Tuesday 12 June 2007

"Waiter! There's a breast in my soup." (on the new UK 'anti-discrimination' legislation)

So if other diners are not permitted to consume their own food on restaurant premises, what makes babies so special?

Sorry, but much though I'm convinced by the health benefits of breastfeeding, I also believe in the right of other diners to the experience that they are paying to enjoy. Is it not bad enough that many a dining experience in this country is marred by someone's darling little anklebiters running amok?

And what of the dignity of mother and child? Is there some strange new phenomenon causing every recent mother to experience a yen to transform herself into a militant breastfeeding exhibitionist who seeks to deliberately foist her most intimate bonding moments onto a non-appreciative captive audience?

It goes without saying that cafes and restaurants should provide baby facilities and maintain said in hygienic condition. However there is also a good argument for SEPARATE cafes and restaurants for young families in my view. Surely there'd be a ready market for them? How much better that a new mother should have the easy camaraderie of other new mothers around her, and for any respective older offspring to network new friends simultaneously?

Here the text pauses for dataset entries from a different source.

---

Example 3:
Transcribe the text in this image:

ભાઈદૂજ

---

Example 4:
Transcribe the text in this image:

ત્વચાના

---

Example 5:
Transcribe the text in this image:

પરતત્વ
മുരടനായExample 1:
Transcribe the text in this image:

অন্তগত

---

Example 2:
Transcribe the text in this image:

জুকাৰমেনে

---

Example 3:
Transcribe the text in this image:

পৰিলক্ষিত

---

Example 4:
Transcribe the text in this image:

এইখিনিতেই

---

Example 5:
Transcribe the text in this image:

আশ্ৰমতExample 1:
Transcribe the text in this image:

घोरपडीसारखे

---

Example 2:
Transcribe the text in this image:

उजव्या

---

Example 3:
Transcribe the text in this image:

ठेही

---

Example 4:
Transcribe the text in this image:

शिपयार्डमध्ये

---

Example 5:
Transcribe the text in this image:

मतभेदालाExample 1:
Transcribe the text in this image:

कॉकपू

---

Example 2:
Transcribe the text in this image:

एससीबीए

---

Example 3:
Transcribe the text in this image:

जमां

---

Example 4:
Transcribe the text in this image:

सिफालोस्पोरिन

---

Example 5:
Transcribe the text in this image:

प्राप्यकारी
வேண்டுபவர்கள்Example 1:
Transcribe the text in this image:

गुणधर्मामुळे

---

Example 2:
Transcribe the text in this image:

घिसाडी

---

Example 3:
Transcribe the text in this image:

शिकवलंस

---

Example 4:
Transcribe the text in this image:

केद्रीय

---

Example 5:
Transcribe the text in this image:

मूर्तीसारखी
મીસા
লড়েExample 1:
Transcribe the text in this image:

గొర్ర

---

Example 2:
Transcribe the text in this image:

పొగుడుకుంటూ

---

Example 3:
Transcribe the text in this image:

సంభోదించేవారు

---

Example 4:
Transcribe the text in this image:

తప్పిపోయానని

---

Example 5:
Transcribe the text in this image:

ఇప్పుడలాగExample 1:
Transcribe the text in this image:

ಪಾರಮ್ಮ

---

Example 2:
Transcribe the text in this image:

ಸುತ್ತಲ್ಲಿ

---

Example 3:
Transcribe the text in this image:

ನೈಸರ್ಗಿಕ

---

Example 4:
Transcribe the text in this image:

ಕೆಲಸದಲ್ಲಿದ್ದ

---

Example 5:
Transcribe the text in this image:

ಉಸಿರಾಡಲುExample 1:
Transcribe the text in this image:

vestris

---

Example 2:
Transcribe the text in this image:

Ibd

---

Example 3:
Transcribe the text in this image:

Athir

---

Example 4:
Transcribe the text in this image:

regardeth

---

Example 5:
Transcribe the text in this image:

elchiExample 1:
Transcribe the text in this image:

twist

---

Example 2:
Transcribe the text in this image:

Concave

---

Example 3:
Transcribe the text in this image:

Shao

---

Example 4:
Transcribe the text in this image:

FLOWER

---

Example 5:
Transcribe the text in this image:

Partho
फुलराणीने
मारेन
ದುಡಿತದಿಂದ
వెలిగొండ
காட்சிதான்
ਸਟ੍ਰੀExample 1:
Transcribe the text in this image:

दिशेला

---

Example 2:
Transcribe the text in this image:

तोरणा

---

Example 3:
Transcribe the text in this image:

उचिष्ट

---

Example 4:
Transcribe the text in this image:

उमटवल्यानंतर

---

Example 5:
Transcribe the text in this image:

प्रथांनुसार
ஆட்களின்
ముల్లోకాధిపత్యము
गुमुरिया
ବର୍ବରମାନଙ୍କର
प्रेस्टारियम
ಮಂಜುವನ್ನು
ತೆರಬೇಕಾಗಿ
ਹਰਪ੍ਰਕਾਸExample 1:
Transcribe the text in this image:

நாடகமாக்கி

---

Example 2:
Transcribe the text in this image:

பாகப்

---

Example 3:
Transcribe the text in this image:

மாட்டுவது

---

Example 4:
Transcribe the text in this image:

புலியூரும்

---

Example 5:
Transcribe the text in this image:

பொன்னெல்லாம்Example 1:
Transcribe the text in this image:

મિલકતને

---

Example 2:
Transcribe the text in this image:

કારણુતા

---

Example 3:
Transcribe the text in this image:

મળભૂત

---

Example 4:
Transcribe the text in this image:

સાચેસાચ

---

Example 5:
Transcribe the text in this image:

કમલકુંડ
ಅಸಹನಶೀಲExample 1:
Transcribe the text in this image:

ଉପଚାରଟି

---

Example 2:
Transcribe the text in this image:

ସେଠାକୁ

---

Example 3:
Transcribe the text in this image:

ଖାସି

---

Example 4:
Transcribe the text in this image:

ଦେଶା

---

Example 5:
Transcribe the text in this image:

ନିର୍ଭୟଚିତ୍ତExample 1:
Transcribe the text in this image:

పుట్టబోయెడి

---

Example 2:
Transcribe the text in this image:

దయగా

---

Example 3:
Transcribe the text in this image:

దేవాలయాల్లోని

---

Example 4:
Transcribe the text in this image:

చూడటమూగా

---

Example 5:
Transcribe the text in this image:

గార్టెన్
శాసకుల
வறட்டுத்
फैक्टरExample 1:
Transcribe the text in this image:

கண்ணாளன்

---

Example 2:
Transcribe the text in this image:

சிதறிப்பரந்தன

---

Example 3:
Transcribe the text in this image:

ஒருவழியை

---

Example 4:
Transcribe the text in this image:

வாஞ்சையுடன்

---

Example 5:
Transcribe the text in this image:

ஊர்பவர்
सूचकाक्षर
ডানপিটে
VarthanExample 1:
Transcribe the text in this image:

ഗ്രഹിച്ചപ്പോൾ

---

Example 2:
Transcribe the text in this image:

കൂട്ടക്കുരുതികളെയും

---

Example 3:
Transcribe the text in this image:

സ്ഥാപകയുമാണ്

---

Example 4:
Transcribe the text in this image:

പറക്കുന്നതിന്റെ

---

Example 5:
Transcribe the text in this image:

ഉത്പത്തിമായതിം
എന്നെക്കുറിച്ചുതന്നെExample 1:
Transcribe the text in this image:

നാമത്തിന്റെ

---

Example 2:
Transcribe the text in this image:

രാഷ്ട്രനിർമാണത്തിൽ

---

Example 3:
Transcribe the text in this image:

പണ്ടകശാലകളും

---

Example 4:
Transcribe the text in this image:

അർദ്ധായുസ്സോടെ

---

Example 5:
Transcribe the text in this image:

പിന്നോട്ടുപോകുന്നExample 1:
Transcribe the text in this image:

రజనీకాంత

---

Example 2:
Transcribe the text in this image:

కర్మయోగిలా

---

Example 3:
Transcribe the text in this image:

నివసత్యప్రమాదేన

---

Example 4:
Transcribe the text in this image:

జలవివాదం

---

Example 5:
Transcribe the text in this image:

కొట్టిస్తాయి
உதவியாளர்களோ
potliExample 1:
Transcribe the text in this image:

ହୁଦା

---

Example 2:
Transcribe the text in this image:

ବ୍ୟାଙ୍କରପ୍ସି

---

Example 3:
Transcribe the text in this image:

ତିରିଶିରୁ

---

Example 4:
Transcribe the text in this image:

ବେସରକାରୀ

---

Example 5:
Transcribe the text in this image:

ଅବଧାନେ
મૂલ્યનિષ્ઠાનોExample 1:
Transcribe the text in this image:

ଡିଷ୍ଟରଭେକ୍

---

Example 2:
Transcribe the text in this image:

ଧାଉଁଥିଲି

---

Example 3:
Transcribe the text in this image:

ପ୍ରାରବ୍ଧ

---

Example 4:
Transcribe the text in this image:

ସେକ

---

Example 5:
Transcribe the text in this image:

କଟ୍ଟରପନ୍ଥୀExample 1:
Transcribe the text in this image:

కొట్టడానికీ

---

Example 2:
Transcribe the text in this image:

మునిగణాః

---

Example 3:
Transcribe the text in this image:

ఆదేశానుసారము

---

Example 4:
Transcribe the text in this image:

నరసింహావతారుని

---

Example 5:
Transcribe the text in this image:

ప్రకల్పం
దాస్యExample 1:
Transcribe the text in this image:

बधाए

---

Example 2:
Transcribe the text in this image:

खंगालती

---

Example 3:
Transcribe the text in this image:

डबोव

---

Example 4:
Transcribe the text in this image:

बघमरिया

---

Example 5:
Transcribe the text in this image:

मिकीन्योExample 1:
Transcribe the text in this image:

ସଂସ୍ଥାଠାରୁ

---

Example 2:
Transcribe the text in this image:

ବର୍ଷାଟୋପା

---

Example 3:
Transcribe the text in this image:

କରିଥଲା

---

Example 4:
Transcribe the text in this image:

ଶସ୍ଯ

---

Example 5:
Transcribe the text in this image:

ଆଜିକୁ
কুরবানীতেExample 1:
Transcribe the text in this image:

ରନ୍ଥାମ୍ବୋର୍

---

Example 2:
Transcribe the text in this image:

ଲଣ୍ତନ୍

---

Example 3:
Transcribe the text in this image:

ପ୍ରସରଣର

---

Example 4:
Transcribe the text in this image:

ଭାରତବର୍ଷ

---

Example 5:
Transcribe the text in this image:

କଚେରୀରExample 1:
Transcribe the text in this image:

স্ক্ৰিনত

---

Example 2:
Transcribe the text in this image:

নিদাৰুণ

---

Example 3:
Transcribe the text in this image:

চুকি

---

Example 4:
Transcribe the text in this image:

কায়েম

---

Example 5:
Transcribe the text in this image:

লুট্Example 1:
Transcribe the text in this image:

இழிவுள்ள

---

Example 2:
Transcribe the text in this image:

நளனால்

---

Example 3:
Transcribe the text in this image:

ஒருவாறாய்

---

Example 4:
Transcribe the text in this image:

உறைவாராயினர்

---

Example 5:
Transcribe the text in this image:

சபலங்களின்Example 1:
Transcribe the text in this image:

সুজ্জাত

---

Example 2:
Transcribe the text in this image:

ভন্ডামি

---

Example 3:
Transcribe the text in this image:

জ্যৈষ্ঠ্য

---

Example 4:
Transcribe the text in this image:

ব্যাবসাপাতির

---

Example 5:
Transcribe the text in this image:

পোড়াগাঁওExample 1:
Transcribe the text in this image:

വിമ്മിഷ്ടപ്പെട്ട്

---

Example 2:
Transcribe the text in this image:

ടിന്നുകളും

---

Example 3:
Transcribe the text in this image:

Of course breastfeeding is 'natural', but then so is defecation, and few people have yet begun to do this in public, just because the public facilities for doing so are often less than desirable.

Finally, rights aside, nothing outclasses human dignity for cultivating the greatest respect for the needs of others.

NB: On the subject of older children running amok in cafes and restaurants (and ok I admit there's a touch of 'green eye' here on the part of a former anklebiter who was forced to sit still and silent with a colouring book for many a tedious hour), I witnessed a canny piece of marketing and toddler control on the part of a cafe owner the other day. Two under-fives at the next table astounded me by talking in whispers and behaving impeccably for the duration of a family lunch. As the family got up to leave, all became clear. The cafe owner rushed up to them and rewarded the children for being 'such good girls!' with a large gold chocolate medallion apiece, and was in turn rewarded by two huge gappy grins and the sure and certain knowledge that he had effectively 'groomed' two determined mini marketeers who were not about to let their parents dine anywhere else in that cafe-heavy city centre, old fashioned though his establishment was by comparison, with not a cappuccino machine in sight.